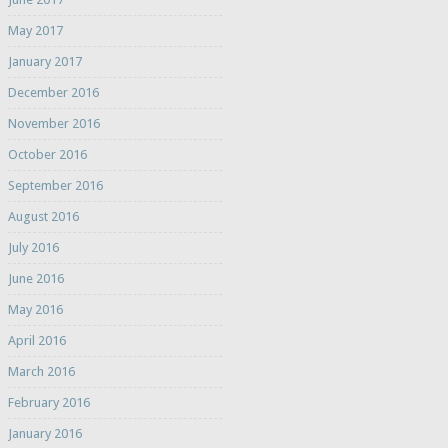
May 2017
January 2017
December 2016
November 2016
October 2016
September 2016
August 2016
July 2016
June 2016
May 2016
April 2016
March 2016
February 2016
January 2016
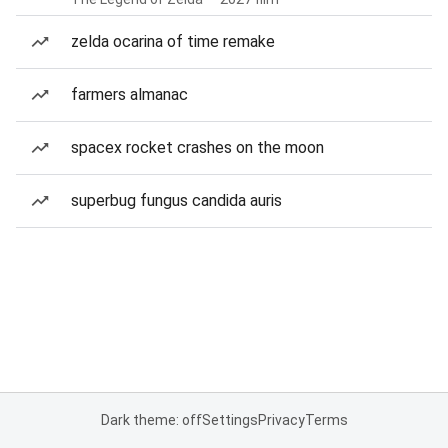
zelda ocarina of time remake
farmers almanac
spacex rocket crashes on the moon
superbug fungus candida auris
Dark theme: off
Settings
Privacy
Terms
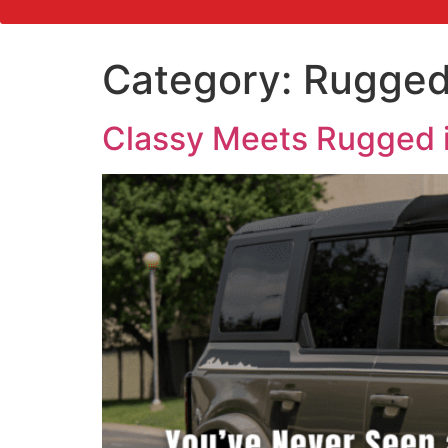
Category:
Rugge
Classy Meets Rugged 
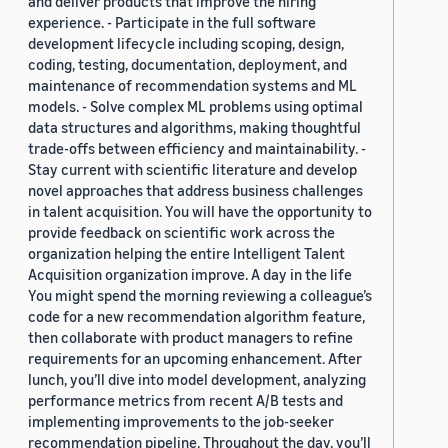
and deliver products that improve the hiring
experience. - Participate in the full software
development lifecycle including scoping, design,
coding, testing, documentation, deployment, and
maintenance of recommendation systems and ML
models. - Solve complex ML problems using optimal
data structures and algorithms, making thoughtful
trade-offs between efficiency and maintainability. -
Stay current with scientific literature and develop
novel approaches that address business challenges
in talent acquisition. You will have the opportunity to
provide feedback on scientific work across the
organization helping the entire Intelligent Talent
Acquisition organization improve. A day in the life
You might spend the morning reviewing a colleague’s
code for a new recommendation algorithm feature,
then collaborate with product managers to refine
requirements for an upcoming enhancement. After
lunch, you’ll dive into model development, analyzing
performance metrics from recent A/B tests and
implementing improvements to the job-seeker
recommendation pipeline. Throughout the day, you’ll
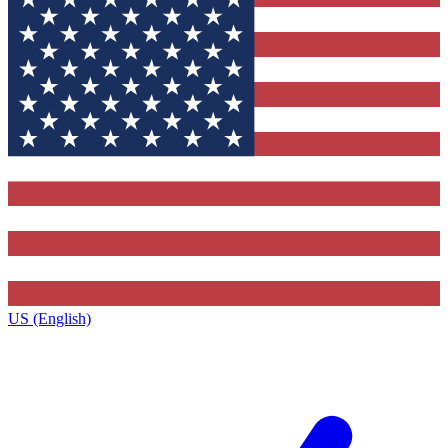
US (English)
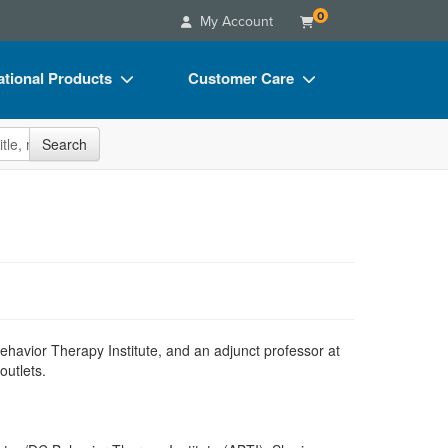
0
My Account
tional Products
Customer Care
s
Your Account
site
Search
Charts
Advisory Board
Videos
FAQs
ct Bundles
Email/Mail List Manager
s/Toy/Games
CE Information
ance
Contact Us
Blogs
 Behavior Therapy Institute, and an adjunct professor at
outlets.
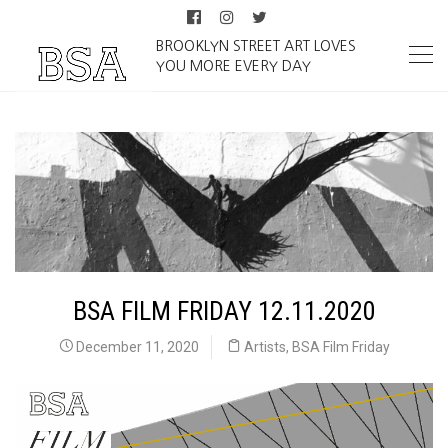
BROOKLYN STREET ART LOVES
YOU MORE EVERY DAY
BSA FILM FRIDAY 12.11.2020
December 11, 2020
Artists
,
BSA Film Friday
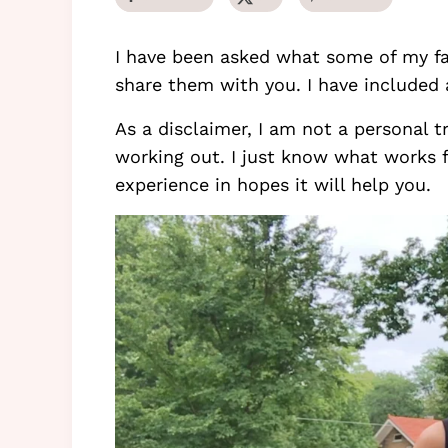
I have been asked what some of my fav
share them with you. I have included
As a disclaimer, I am not a personal t
working out. I just know what works 
experience in hopes it will help you.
····················
» **WHAT THIS TASK INVOLVES**
Set down the material above as is, without any pictures.

» **RESULT OF THIS TASK**
May 2017
January 2017
December 2016
November 2016
October 2016
September 2016
August 2016
July 2016
June 2016
May 2016
April 2016
March 2016
February 2016
January 2016
zelda ocarina of time remake
farmers almanac
spacex rocket crashes on the moon
superbug fungus candida auris
Dark theme: off
Settings
Privacy
Terms
Category:
Rugge
Classy Meets Rugged 
and deliver products that improve the hiring
experience. - Participate in the full software
development lifecycle including scoping, design,
coding, testing, documentation, deployment, and
maintenance of recommendation systems and ML
models. - Solve complex ML problems using optimal
data structures and algorithms, making thoughtful
trade-offs between efficiency and maintainability. -
Stay current with scientific literature and develop
novel approaches that address business challenges
in talent acquisition. You will have the opportunity to
provide feedback on scientific work across the
organization helping the entire Intelligent Talent
Acquisition organization improve. A day in the life
You might spend the morning reviewing a colleague’s
code for a new recommendation algorithm feature,
then collaborate with product managers to refine
requirements for an upcoming enhancement. After
lunch, you’ll dive into model development, analyzing
performance metrics from recent A/B tests and
implementing improvements to the job-seeker
recommendation pipeline. Throughout the day, you’ll
US (English)
0
My Account
tional Products
Customer Care
s
Your Account
site
Search
Charts
Advisory Board
Videos
FAQs
ct Bundles
Email/Mail List Manager
s/Toy/Games
CE Information
ance
Contact Us
Blogs
 Behavior Therapy Institute, and an adjunct professor at
outlets.
BROOKLYN STREET ART LOVES
YOU MORE EVERY DAY
BSA FILM FRIDAY 12.11.2020
December 11, 2020
Artists
,
BSA Film Friday
I have been asked what some of my fav
share them with you. I have included
As a disclaimer, I am not a personal t
working out. I just know what works 
experience in hopes it will help you.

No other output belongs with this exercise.